"""

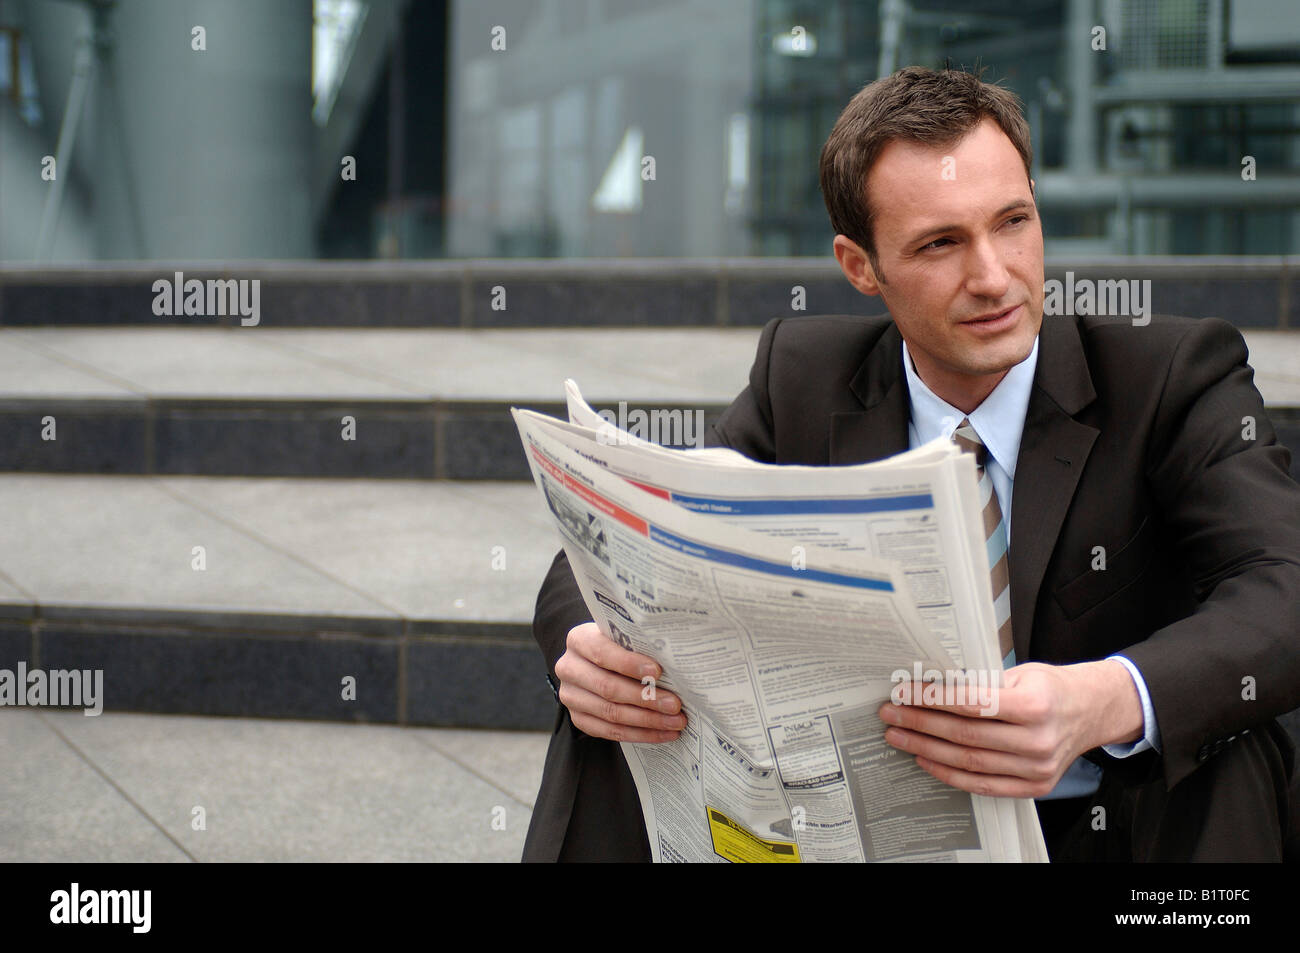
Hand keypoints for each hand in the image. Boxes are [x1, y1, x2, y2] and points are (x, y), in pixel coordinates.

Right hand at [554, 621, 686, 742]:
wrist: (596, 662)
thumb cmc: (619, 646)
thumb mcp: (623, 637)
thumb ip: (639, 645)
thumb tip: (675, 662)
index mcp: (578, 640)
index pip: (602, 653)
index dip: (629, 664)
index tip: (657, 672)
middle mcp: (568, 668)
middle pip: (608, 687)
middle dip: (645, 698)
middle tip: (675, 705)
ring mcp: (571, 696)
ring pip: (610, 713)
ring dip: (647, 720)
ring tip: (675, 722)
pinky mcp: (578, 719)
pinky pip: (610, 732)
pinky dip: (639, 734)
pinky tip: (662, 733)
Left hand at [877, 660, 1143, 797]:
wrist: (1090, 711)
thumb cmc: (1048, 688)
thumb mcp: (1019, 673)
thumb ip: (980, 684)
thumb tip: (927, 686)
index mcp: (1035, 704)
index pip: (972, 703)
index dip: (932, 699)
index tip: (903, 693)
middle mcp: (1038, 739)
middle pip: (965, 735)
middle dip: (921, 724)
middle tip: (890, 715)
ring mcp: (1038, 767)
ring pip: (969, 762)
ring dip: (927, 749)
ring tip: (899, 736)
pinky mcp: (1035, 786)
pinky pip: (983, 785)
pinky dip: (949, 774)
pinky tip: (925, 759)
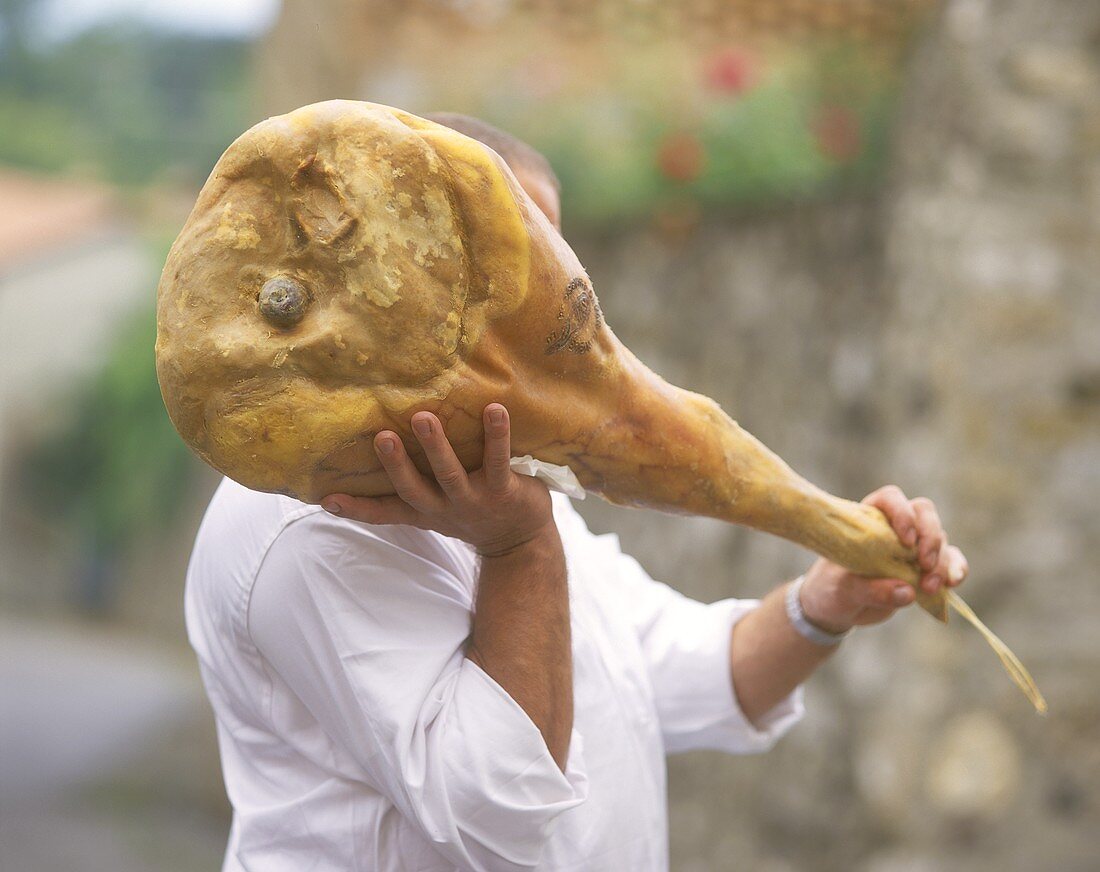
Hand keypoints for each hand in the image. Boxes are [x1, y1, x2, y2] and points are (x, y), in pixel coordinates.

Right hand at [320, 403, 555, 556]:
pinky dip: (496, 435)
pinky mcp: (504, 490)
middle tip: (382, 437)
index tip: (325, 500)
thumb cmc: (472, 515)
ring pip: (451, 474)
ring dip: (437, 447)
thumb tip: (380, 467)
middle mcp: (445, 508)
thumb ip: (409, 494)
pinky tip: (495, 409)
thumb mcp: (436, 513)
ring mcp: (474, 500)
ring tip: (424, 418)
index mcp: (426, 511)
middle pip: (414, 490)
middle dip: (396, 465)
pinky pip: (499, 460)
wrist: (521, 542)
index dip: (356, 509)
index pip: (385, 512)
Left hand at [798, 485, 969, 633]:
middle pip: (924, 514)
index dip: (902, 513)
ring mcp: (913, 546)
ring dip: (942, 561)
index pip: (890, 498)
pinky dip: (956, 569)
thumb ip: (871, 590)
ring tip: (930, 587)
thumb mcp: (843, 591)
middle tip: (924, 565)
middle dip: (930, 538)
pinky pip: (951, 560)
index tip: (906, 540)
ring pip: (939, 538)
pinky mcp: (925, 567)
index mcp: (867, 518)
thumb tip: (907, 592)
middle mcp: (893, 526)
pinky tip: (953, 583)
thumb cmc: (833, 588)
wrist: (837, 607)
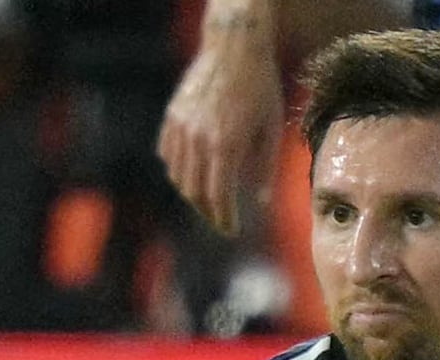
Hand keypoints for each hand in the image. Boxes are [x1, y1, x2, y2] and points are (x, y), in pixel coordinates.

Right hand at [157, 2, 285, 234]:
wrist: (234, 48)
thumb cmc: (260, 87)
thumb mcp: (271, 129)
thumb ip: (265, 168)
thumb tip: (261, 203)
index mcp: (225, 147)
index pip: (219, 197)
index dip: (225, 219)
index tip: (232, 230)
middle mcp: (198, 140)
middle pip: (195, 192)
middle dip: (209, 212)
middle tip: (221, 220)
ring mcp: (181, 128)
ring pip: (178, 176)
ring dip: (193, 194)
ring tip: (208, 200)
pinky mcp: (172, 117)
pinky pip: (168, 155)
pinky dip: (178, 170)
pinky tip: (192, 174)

"""

● **TO DO**:
Above are some entries; copy exactly the lines from the line with "index mcp: (1035, 704)" through the line with "middle tip: (924, 565)", both included, but none of the pictures.

● **SOLUTION BELOW**:
index mcp: (1035, 704)
index pip: (972, 703)
index dip: (932, 699)
index tip: (903, 693)
middle mcp: (1038, 739)
middle pip: (965, 735)
middle dip: (921, 724)
middle tip: (890, 715)
ring mcp: (1038, 767)
ring pip: (969, 762)
ring dip: (927, 749)
ring tip: (899, 736)
pinky mcp: (1035, 786)
pinky pip: (983, 785)
pinky dip: (949, 774)
pinky tip: (925, 759)
Hand keypoints for each hand in the image. Boxes are [x1, y1, x2, y2] and points are (x, y), in pixel coordinates.

Right hand at [320, 403, 555, 556]:
pinky dip: (496, 435)
pinky mcp: (504, 490)
middle tip: (382, 437)
index tip: (325, 500)
thumb cmc: (472, 515)
ring pip: (451, 474)
ring dip: (437, 447)
thumb tip: (380, 467)
middle mcp: (445, 508)
thumb ip: (409, 494)
pinky tip: (495, 409)
thumb mcp: (436, 513)
ring mcp: (474, 500)
ring tip: (424, 418)
index mcp: (426, 511)
middle pip: (414, 490)
middle dip: (396, 465)
pinky pip: (499, 460)
wrist: (521, 542)
index dip: (356, 509)
index pip: (385, 512)
Left hand at [798, 485, 969, 633]:
middle pip: (924, 514)
index dip: (902, 513)
ring mcp: (913, 546)
ring dip: (942, 561)
index pip: (890, 498)
pinky dip: (956, 569)
thumb ip: (871, 590)
ring tip: (930, 587)
thumb mcp: (843, 591)
middle tip: (924, 565)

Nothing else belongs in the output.